Keeping pictures out, repeat the lines of the listing below exactly, starting at its first line and finishing with the one that holds "21,1,1.0000,0.8700,0,0,180.0*".

**DATASET EXTRACT:**
- - -
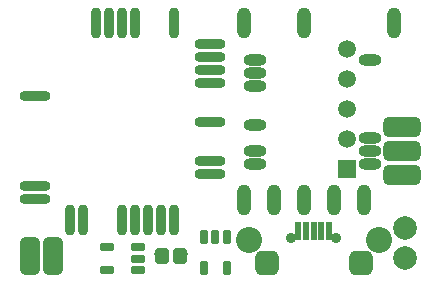
<source format=gts>
%FSLAX44Y44*%
%MOMM*%
G71*
G01*
G75*
G04 Layer_Color=8388736*
G04:AMPARAMS|DCode=10|XSize=1mm|YSize=1.2mm|CornerRadius=0.165mm|HoleSize=0mm|Usage=FLASHONLY|Rotation=180.000|XOffset=0mm|YOffset=0mm|HoleType=Round|Shape=RoundedRectangle|*
%AMROUNDEDRECTD10*
21,1,1.0000,0.8700,0,0,180.0*
21,1,0.6700,1.2000,0,0,180.0*
1,1,0.3300,-0.3350,0.4350*
1,1,0.3300,0.3350,0.4350*
1,1,0.3300,0.3350,-0.4350*
1,1,0.3300,-0.3350,-0.4350*
%
%ADD10ROUNDEDRECTD10*%
G04:AMPARAMS|DCode=11|XSize=1.5mm|YSize=3mm|CornerRadius=0.375mm|HoleSize=0mm|Usage=FLASHONLY|Rotation=180.000|XOffset=0mm|YOffset=0mm|HoleType=Round|Shape=RoundedRectangle|*
%AMROUNDEDRECTD11*
21,1,1.5000,2.2500,0,0,180.0*
21,1,0.7500,3.0000,0,0,180.0*
1,1,0.7500,-0.3750,1.1250*
1,1,0.7500,0.3750,1.1250*
1,1,0.7500,0.3750,-1.1250*
1,1,0.7500,-0.3750,-1.1250*
%
%ADD11ROUNDEDRECTD11*%
%ADD12R,0.4000X1.4000*%
G04:AMPARAMS|DCode=13|XSize=1.8mm|YSize=1.9mm|CornerRadius=0.45mm|HoleSize=0mm|Usage=FLASHONLY|Rotation=0.000|XOffset=0mm|YOffset=0mm|HoleType=Round|Shape=RoundedRectangle|*
%AMROUNDEDRECTD13*
21,1,1.8000,1.0000,0,0,0.0*
21,1,0.9000,1.9000,0,0,0.0*
1,1,0.9000,0.4500,-0.5000*
1,1,0.9000,-0.4500,-0.5000*
1,1,0.9000,-0.4500,0.5000*
1,1,0.9000,0.4500,0.5000*
%
%ADD13ROUNDEDRECTD13*%
G04:AMPARAMS|DCode=14|XSize=1.1mm|YSize=0.6mm|CornerRadius=0.201mm|HoleSize=0mm|Usage=FLASHONLY|Rotation=270.000|XOffset=0mm|YOffset=0mm|HoleType=Round|Shape=RoundedRectangle|*
%AMROUNDEDRECTD14*
21,1,1.1000,0.1980,0,0,270.0*
21,1,0.6980,0.6000,0,0,270.0*
1,1,0.4020,-0.0990,-0.3490*
1,1,0.4020,-0.0990,0.3490*
1,1,0.4020,0.0990,0.3490*
1,1,0.4020,0.0990,-0.3490*
%
%ADD14ROUNDEDRECTD14*%
G04:AMPARAMS|DCode=15|XSize=1.1mm|YSize=0.6mm|CornerRadius=0.201mm|HoleSize=0mm|Usage=FLASHONLY|Rotation=180.000|XOffset=0mm|YOffset=0mm|HoleType=Round|Shape=RoundedRectangle|*
%AMROUNDEDRECTD15*
21,1,1.1000,0.1980,0,0,180.0*
21,1,0.6980,0.6000,0,0,180.0*
1,1,0.4020,-0.3490,0.0990*
1,1,0.4020,0.3490,0.0990*
1,1,0.4020,0.3490,-0.0990*
1,1,0.4020,-0.3490,-0.0990*
%
%ADD15ROUNDEDRECTD15*%
%ADD16O,1.8000X0.8000*%
%ADD17O,1.0000X2.5000*%
G04:AMPARAMS|DCode=18|XSize=1.5mm|YSize=3mm|CornerRadius=0.375mm|HoleSize=0mm|Usage=FLASHONLY|Rotation=270.000|XOffset=0mm|YOffset=0mm|HoleType=Round|Shape=RoundedRectangle|*
%AMROUNDEDRECTD18*
21,1,1.5000,2.2500,0,0,270.0*
21,1,0.7500,3.0000,0,0,270.0*
1,1,0.7500,-1.1250,-0.3750*
1,1,0.7500,-1.1250,0.3750*
1,1,0.7500,1.1250,0.3750*
1,1,0.7500,1.1250,-0.3750*
%
%ADD18ROUNDEDRECTD18*%
%ADD19O,2.5000X0.7000*%
%ADD20O,0.7000X2.5000*%
%ADD21C,0.4000*%
%ADD22C,0.2500*%
%ADD23C,0.2000*%
%ADD24C,0.3500*%
%ADD25C,0.7000*%
%ADD26C,1.0000*%
%ADD27C,0.8000*%
%ADD28C,0.7000*%
%ADD29C,2.0000*%
%ADD30R,1.3000X1.3000*%
%ADD31C,1.3000*%
%ADD32C,1.8500*%
G04:AMPARAMS|DCode=33|XSize=1mm|YSize=0.95mm|CornerRadius=0.1995mm|HoleSize=0mm|Usage=FLASHONLY|Rotation=90.000|XOffset=0mm|YOffset=0mm|HoleType=Round|Shape=RoundedRectangle|*
%AMROUNDEDRECTD33*
21,1,1.0000,0.5510,0,0,90.0*
21,1,0.6010,0.9500,0,0,90.0*
1,1,0.3990,0.2755,0.3005*
1,1,0.3990,0.2755,-0.3005*
1,1,0.3990,-0.2755,-0.3005*
1,1,0.3990,-0.2755,0.3005*
%
%ADD33ROUNDEDRECTD33*%
G04:AMPARAMS|DCode=34|XSize=1mm|YSize=0.95mm|CornerRadius=0.1995mm|HoleSize=0mm|Usage=FLASHONLY|Rotation=180.000|XOffset=0mm|YOffset=0mm|HoleType=Round|Shape=RoundedRectangle|*
%AMROUNDEDRECTD34*
21,1,1.0000,0.5510,0,0,180.0*
21,1,0.6010,0.9500,0,0,180.0*
1,1,0.3990,-0.3005,0.2755*
1,1,0.3990,0.3005,0.2755*
1,1,0.3990,0.3005,-0.2755*
1,1,0.3990,-0.3005,-0.2755*
%
%ADD34ROUNDEDRECTD34*%
G04:AMPARAMS|DCode=35|XSize=1mm|YSize=0.9mm|CornerRadius=0.198mm|HoleSize=0mm|Usage=FLASHONLY|Rotation=0.000|XOffset=0mm|YOffset=0mm|HoleType=Round|Shape=RoundedRectangle|*
%AMROUNDEDRECTD35*
21,1,1.0000,0.5040,0,0,0.0*
21,1,0.6040,0.9000,0,0,0.0*
1,1,0.3960,0.3020,-0.2520*
1,1,0.3960,-0.3020,-0.2520*
1,1,0.3960,-0.3020,0.2520*
1,1,0.3960,0.3020,0.2520*
%
%ADD35ROUNDEDRECTD35*%
%ADD36R,4.0000X4.0000*%
%ADD37O,0.4000X1.1000*%
%ADD38O,1.1000X0.4000*%
G04:AMPARAMS|DCode=39|XSize=0.375mm|YSize=1.5mm|CornerRadius=0.0825mm|HoleSize=0mm|Usage=FLASHONLY|Rotation=0.000|XOffset=0mm|YOffset=0mm|HoleType=Round|Shape=RoundedRectangle|*
%AMROUNDEDRECTD39*
21,1,0.3750,1.3350,0,0,0.0*
21,1,0.2100,1.5000,0,0,0.0*
1,1,0.1650,0.1050,-0.6675*
1,1,0.1650,-0.1050,-0.6675*
1,1,0.1650,-0.1050,0.6675*
1,1,0.1650,0.1050,0.6675*
%
%ADD39ROUNDEDRECTD39*%
G04:AMPARAMS|DCode=40|XSize=0.375mm|YSize=1.25mm|CornerRadius=0.0825mm|HoleSize=0mm|Usage=FLASHONLY|Rotation=0.000|XOffset=0mm|YOffset=0mm|HoleType=Round|Shape=RoundedRectangle|*
%AMROUNDEDRECTD40*
21,1,0.3750,1.0850,0,0,0.0*
21,1,0.2100,1.2500,0,0,0.0*
1,1,0.1650,0.1050,-0.5425*
1,1,0.1650,-0.1050,-0.5425*
1,1,0.1650,-0.1050,0.5425*
1,1,0.1650,0.1050,0.5425*
%
%ADD40ROUNDEDRECTD40*%
G04:AMPARAMS|DCode=41|XSize=0.375mm|YSize=1.6mm|CornerRadius=0.0825mm|HoleSize=0mm|Usage=FLASHONLY|Rotation=0.000|XOffset=0mm|YOffset=0mm|HoleType=Round|Shape=RoundedRectangle|*
%AMROUNDEDRECTD41*
21,1,0.3750,1.4350,0,0,0.0*
21,1,0.2100,1.6000,0,0,0.0*
1,1,0.1650,0.1050,-0.7175*
1,1,0.1650,-0.1050,-0.7175*
1,1,0.1650,-0.1050,0.7175*
1,1,0.1650,0.1050,0.7175*
%
%ADD41ROUNDEDRECTD41*%
G04:AMPARAMS|DCode=42|XSize=1.1mm|YSize=0.9mm|CornerRadius=0.3015mm|HoleSize=0mm|Usage=FLASHONLY|Rotation=270.000|XOffset=0mm|YOffset=0mm|HoleType=Round|Shape=RoundedRectangle|*
%AMROUNDEDRECTD42*
21,1,1.1000,0.2970,0,0,270.0*
21,1,0.4970,0.9000,0,0,270.0*
1,1,0.6030,-0.1485,-0.2485*
1,1,0.6030,-0.1485,0.2485*
1,1,0.6030,0.1485,0.2485*
1,1,0.6030,0.1485,-0.2485*
%
%ADD42ROUNDEDRECTD42*%
G04:AMPARAMS|DCode=43|XSize=1mm|YSize=0.4mm|CornerRadius=0.1mm|HoleSize=0mm|Usage=FLASHONLY|Rotation=270.000|XOffset=0mm|YOffset=0mm|HoleType=Round|Shape=RoundedRectangle|*
%AMROUNDEDRECTD43*
21,1,1.0000,0.2000,0,0,270.0*
21,1,0.8000,0.4000,0,0,270.0*
1,1,0.2000,-0.1000,-0.4000*
1,1,0.2000,-0.1000,0.4000*
1,1,0.2000,0.1000,0.4000*
1,1,0.2000,0.1000,-0.4000*
%
%ADD43ROUNDEDRECTD43*%
G04:AMPARAMS|DCode=44|XSize=0.75mm|YSize=1.1mm|CornerRadius=0.165mm|HoleSize=0mm|Usage=FLASHONLY|Rotation=0.000|XOffset=0mm|YOffset=0mm|HoleType=Round|Shape=RoundedRectangle|*
%AMROUNDEDRECTD44*
21,1,0.7500,0.7700,0,0,0.0*
21,1,0.4200,1.1000,0,0,0.0*
1,1,0.3300,0.2100,-0.3850*
1,1,0.3300,-0.2100,-0.3850*
1,1,0.3300,-0.2100,0.3850*
1,1,0.3300,0.2100,0.3850*
%
%ADD44ROUNDEDRECTD44*%
G04:AMPARAMS|DCode=45|XSize=1mm|YSize=1.1mm|CornerRadius=0.165mm|HoleSize=0mm|Usage=FLASHONLY|Rotation=0.000|XOffset=0mm|YOffset=0mm|HoleType=Round|Shape=RoundedRectangle|*
%AMROUNDEDRECTD45*
21,1,1.0000,0.7700,0,0,0.0*
21,1,0.6700,1.1000,0,0,0.0*
1,1,0.3300,0.3350,-0.3850*
1,1,0.3300,-0.3350,-0.3850*
1,1,0.3300,-0.3350,0.3850*
1,1,0.3300,0.3350,0.3850*
%
%ADD45ROUNDEDRECTD45*%
G04:AMPARAMS|DCode=46|XSize=1.1mm|YSize=0.75mm|CornerRadius=0.2512mm|HoleSize=0mm|Usage=FLASHONLY|Rotation=270.000|XOffset=0mm|YOffset=0mm|HoleType=Round|Shape=RoundedRectangle|*
%AMROUNDEDRECTD46*
21,1,1.1000,0.2475,0,0,270.0*
21,1,0.5975,0.7500,0,0,270.0*
1,1,0.5025,-0.1238,-0.2988*
1,1,0.5025,-0.1238,0.2988*
1,1,0.5025,0.1238,0.2988*
1,1,0.5025,0.1238,-0.2988*
%
%ADD46ROUNDEDRECTD46*%
%ADD47C,0.9000*%
%ADD48C,0.5000*%
%ADD49C,0.2540*%
%ADD50C,0.1000*%
G04:AMPARAMS|DCode=51|XSize=1.15mm|YSize=1.35mm|CornerRadius=0.24mm|HoleSize=0mm|Usage=FLASHONLY|Rotation=180.000|XOffset=0mm|YOffset=0mm|HoleType=Round|Shape=RoundedRectangle|*
%AMROUNDEDRECTD51*
21,1,1.1500,0.8700,0,0,180.0*
21,1,0.6700,1.3500,0,0,180.0*
1,1,0.4800,-0.3350,0.4350*
1,1,0.4800,0.3350,0.4350*
1,1,0.4800,0.3350,-0.4350*
1,1,0.4800,-0.3350,-0.4350*
%
%ADD51ROUNDEDRECTD51*%
G04:AMPARAMS|DCode=52|XSize=1.7032mm|YSize=3.2032mm|CornerRadius=0.4766mm|HoleSize=0mm|Usage=FLASHONLY|Rotation=180.000|XOffset=0mm|YOffset=0mm|HoleType=Round|Shape=RoundedRectangle|*
%AMROUNDEDRECTD52*
21,1,1.7032,2.2500,0,0,180.0*
21,1,0.7500,3.2032,0,0,180.0*
1,1,0.9532,-0.3750,1.1250*
1,1,0.9532,0.3750,1.1250*
1,1,0.9532,0.3750,-1.1250*
1,1,0.9532,-0.3750,-1.1250*
%
%ADD52ROUNDEDRECTD52*%
%ADD53R,0.6032X1.6032*%
G04:AMPARAMS|DCode=54|XSize=2.0032mm|YSize=2.1032mm|CornerRadius=0.5516mm|HoleSize=0mm|Usage=FLASHONLY|Rotation=0.000|XOffset=0mm|YOffset=0mm|HoleType=Round|Shape=RoundedRectangle|*
%AMROUNDEDRECTD54*
21,1,2.0032,1.0000,0,0,0.0*
21,1,0.9000,2.1032,0,0,0.0*
1,1,1.1032,0.4500,-0.5000*
1,1,1.1032,-0.4500,-0.5000*
1,1,1.1032,-0.4500,0.5000*
1,1,1.1032,0.4500,0.5000*
%
%ADD54ROUNDEDRECTD54*%
G04:AMPARAMS|DCode=55|XSize=1.25mm|YSize=0.75mm|CornerRadius=0.276mm|HoleSize=0mm|Usage=FLASHONLY|Rotation=270.000|XOffset=0mm|YOffset=0mm|HoleType=Round|Shape=RoundedRectangle|*
%AMROUNDEDRECTD55*
21,1,1.2500,0.1980,0,0,270.0*
21,1,0.6980,0.7500,0,0,270.0*
1,1,0.5520,-0.0990,-0.3490*
1,1,0.5520,-0.0990,0.3490*
1,1,0.5520,0.0990,0.3490*
1,1,0.5520,0.0990,-0.3490*
%
%ADD55ROUNDEDRECTD55*%
G04:AMPARAMS|DCode=56|XSize=1.25mm|YSize=0.75mm|CornerRadius=0.276mm|HoleSize=0mm|Usage=FLASHONLY|Rotation=180.000|XOffset=0mm|YOffset=0mm|HoleType=Round|Shape=RoundedRectangle|*
%AMROUNDEDRECTD56*
21,1,1.2500,0.1980,0,0,180.0*
21,1,0.6980,0.7500,0,0,180.0*
1,1,0.5520,-0.3490,0.0990*
1,1,0.5520,0.3490,0.0990*
1,1,0.5520,0.3490,-0.0990*
1,1,0.5520,-0.3490,-0.0990*
%
%ADD56ROUNDEDRECTD56*%
%ADD57O,1.9500X0.9500*%
%ADD58O,1.1500X2.6500*%
G04:AMPARAMS|DCode=59|XSize=1.7032mm|YSize=3.2032mm|CornerRadius=0.4766mm|HoleSize=0mm|Usage=FLASHONLY|Rotation=270.000|XOffset=0mm|YOffset=0mm|HoleType=Round|Shape=RoundedRectangle|*
%AMROUNDEDRECTD59*
21,1,1.7032,2.2500,0,0,270.0*
21,1,0.7500,3.2032,0,0,270.0*
1,1,0.9532,-1.1250,-0.3750*
1,1,0.9532,-1.1250,0.3750*
1,1,0.9532,1.1250,0.3750*
1,1,0.9532,1.1250,-0.3750*
%
%ADD59ROUNDEDRECTD59*%
%ADD60O,2.6500X0.8500*%
%ADD61O,0.8500X2.6500*%
%ADD62C,1.0032*%
%ADD63C,0.9032*%
%ADD64C,2.2032*%
%ADD65R,1.5032X1.5032*%
%ADD66C,1.5032*%
D29*
X330500Y43700D02*
D03*
Y18300D02*
D03*
D51*
X139500Y20000D02*
D03*
X124500D02*
D03*
D52*
X32500D02*
D03*
X12500D02*
D03*
D53*
X253000Y41000D02*
D03*
X246500D02*
D03*
X259500D02*
D03*
X240000D02*
D03*
X266000D02*
D03*
D54*
X213000Y14500D02*
D03*
X293000D02*
D03*
D55*
X179250Y36250D02*
D03*
X169750D02*
D03*
X160250D02*
D03*
Y10250D02*
D03*
X179250D02*
D03*
D56*
X104250Y8500D02*
D03*
Y18000D02*
D03*
Y27500D02*
D03*
X78250D02*
D03*
Y8500D02*
D03*
D57*
X300250Y185999D02*
D03*
Y119999D02*
D03*
Y108999D02*
D03*
Y97999D02*
D03*
X203250D02*
D03*
Y108999D02*
D03*
Y130999D02*
D03*
Y163999D02*
D03*
Y174999D02*
D03*
Y185999D02*
D03*
D58*
X194250Y67750D02*
D03*
X219650D02*
D03*
X245050D02*
D03*
X270450D02*
D03*
X295850D02*
D03*
X321250Y217750D02*
D03*
X245050D02*
D03*
X194250D02*
D03*
D59*
X327500Y109000D02*
D03*
Y129000D02*
D03*
Y89000D02*
D03*
D60*
X165000Y200000D02*
D03*
Y189000D02*
D03*
Y178000D02*
D03*
Y167000D02*
D03*
Y134000D02*
D03*
Y101000D02*
D03*
Y90000D02*
D03*
X17000Y68000D02*
D03*
Y79000D02*
D03*
Y156000D02*
D03*
D61*
X135000Y217500D02*
D03*
X102000D02*
D03*
X91000Y217500D02*
D03*
X69000Y217500D02*
D03*
X47000Y50500D02*
D03*
X58000D02*
D03*
X91000D02*
D03*
X102000D02*
D03*
X113000D02*
D03*
X124000D02*
D03*
X135000D02*
D03*
X80000Y217500D02*
D03*
D62*
X141500Y22000D02*
D03*
X122500D02*
D03*
D63*
X234000Y35000D02*
D03*
X272000D02*
D03*
D64*
X198250Y33750D02*
D03*
X308250D02*
D03*
D65*
X280750Y93750D02*
D03*
D66*
Y119250D02*
D03*
Y144250D02*
D03*
Y169750D02*
D03*
Y195250D02*
D03*
M02*

</source>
- - -
**ANSWER TO THIS EXERCISE:**
<source format=gts>
%FSLAX44Y44*%
%MOMM*%
G71*
G01*
G75*
G04 Layer_Color=8388736*
G04:AMPARAMS|DCode=10|XSize=1mm|YSize=1.2mm|CornerRadius=0.165mm|HoleSize=0mm|Usage=FLASHONLY|Rotation=180.000|XOffset=0mm|YOffset=0mm|HoleType=Round|Shape=RoundedRectangle|*
%AMROUNDEDRECTD10*
21,1,1.0000,0.8700,0,0,180.0*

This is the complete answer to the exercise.